FIG. 1 is a cross-sectional view illustrating a method for repairing contaminated groundwater and soil according to a first embodiment of the present invention.

FIG. 2 is a cross-sectional view illustrating a method for repairing contaminated groundwater and soil according to a second embodiment of the present invention.

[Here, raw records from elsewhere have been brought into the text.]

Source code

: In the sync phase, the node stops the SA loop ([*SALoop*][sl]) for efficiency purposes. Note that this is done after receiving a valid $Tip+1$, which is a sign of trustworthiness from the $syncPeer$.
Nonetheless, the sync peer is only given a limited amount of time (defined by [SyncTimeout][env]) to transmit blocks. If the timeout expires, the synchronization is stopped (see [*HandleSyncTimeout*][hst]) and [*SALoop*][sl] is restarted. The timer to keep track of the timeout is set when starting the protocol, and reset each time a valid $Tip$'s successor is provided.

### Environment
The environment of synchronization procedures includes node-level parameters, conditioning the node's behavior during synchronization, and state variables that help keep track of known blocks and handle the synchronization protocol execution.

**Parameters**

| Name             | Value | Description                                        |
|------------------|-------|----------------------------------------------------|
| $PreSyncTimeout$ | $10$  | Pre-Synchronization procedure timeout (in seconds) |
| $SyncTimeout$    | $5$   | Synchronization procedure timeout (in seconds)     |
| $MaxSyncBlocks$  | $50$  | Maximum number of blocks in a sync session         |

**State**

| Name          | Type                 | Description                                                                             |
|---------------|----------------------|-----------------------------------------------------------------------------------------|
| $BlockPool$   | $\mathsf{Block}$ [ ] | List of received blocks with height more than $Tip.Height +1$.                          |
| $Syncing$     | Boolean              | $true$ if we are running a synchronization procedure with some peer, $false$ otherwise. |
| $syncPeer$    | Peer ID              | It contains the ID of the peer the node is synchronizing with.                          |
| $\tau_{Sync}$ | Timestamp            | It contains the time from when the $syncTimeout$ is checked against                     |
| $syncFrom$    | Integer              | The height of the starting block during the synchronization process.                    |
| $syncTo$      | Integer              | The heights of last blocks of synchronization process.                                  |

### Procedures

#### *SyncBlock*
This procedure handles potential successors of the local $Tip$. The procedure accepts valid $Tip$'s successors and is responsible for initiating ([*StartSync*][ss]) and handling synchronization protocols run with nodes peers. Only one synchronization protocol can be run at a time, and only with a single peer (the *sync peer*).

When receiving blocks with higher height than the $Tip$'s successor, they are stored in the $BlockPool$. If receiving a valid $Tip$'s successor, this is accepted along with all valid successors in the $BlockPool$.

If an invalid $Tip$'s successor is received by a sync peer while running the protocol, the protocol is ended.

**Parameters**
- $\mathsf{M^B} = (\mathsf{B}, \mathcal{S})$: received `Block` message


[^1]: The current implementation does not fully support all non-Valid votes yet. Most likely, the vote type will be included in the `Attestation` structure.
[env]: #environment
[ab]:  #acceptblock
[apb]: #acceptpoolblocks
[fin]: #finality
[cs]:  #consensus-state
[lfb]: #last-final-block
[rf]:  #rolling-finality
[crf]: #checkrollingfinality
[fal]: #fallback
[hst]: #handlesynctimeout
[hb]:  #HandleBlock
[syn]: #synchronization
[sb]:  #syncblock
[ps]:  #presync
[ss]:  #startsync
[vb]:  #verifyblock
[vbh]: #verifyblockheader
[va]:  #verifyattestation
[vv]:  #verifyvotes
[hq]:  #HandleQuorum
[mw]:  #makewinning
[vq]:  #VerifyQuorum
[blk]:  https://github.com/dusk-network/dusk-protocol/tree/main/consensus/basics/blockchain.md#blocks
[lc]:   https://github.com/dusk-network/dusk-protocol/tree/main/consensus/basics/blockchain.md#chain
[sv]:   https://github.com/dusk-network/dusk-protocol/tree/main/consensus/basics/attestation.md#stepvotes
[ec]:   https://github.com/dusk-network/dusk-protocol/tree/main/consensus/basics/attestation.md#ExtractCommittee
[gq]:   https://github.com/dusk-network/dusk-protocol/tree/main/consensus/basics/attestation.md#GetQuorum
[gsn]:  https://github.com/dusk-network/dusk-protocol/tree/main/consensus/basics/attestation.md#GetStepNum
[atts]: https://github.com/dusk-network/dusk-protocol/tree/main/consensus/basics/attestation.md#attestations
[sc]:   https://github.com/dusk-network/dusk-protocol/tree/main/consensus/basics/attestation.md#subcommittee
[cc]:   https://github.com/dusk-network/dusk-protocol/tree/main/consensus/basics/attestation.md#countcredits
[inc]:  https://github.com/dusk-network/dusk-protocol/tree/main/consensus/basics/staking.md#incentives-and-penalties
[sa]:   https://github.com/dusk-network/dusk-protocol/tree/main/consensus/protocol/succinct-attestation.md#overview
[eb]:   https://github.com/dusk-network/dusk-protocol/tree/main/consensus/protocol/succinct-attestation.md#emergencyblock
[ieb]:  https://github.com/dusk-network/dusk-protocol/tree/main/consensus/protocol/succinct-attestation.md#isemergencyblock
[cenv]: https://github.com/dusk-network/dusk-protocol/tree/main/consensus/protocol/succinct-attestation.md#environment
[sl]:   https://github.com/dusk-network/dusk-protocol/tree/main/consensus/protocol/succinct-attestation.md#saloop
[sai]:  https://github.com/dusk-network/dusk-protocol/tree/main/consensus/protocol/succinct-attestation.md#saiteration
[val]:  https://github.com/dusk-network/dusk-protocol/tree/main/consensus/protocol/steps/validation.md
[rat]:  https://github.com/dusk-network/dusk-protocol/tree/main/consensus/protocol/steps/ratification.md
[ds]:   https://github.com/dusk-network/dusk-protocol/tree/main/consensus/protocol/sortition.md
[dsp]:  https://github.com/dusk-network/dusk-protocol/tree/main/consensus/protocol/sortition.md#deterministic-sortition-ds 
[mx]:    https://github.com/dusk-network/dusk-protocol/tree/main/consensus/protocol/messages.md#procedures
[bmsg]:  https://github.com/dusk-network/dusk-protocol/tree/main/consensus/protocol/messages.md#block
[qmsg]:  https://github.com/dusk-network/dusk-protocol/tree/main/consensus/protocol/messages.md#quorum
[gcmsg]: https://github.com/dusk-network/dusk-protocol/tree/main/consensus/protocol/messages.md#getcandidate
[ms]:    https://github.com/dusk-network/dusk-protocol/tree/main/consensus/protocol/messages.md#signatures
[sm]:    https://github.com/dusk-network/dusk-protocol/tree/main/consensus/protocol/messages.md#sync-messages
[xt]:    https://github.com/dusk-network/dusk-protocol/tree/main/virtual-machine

FIG. 3 is a cross-sectional view illustrating a conventional method for repairing contaminated groundwater and soil.

[Explanation of symbols]

DESCRIPTION OF SYMBOLS 1 ... Underground pollution place, 11 ... Pumping well, 12 ... Injection well, 13 ... Anaerobic bioreactor, 14 ... Anode, 1
5 ... Cathode, 17 ... Saturation layer, 20 ... Aerobic bioreactor

─────────────────────────────────────────────────── ─── Continuation of the front page (58) Fields surveyed (Int.Cl. ⁷ , DB name) C02F 3/00-3/34 B09C 1/00-1/10

Claims (2)

(57) [Claims] 1. A plurality of wells are drilled in a saturated layer in which groundwater flows near a contaminated underground contaminated site, and two or more electrodes are buried in the vicinity of the underground contaminated site in a spaced manner. While applying a voltage between the electrodes, groundwater containing pollutants was pumped from the well on the groundwater flow downstream side of the ground polluted site, and the pumped water was introduced with hydrogen generated by electrolysis of groundwater at the electrodes. The pollutants in the pumped water are decomposed by being guided to an anaerobic bioreactor, oxygen generated by electrolysis of groundwater at the electrodes is added to the treated water, and the groundwater flow upstream side of the underground polluted site is added. A method for repairing contaminated groundwater and soil, which comprises injecting into the saturated layer from a well. 2. The treated water of the anaerobic bioreactor is introduced into an aerobic bioreactor to decompose pollutants in the treated water, and the treated water of the aerobic bioreactor is used as a groundwater flow at the underground polluted site. The method for restoring contaminated groundwater and soil according to claim 1, wherein the saturated layer is injected from an injection well located on the upstream side.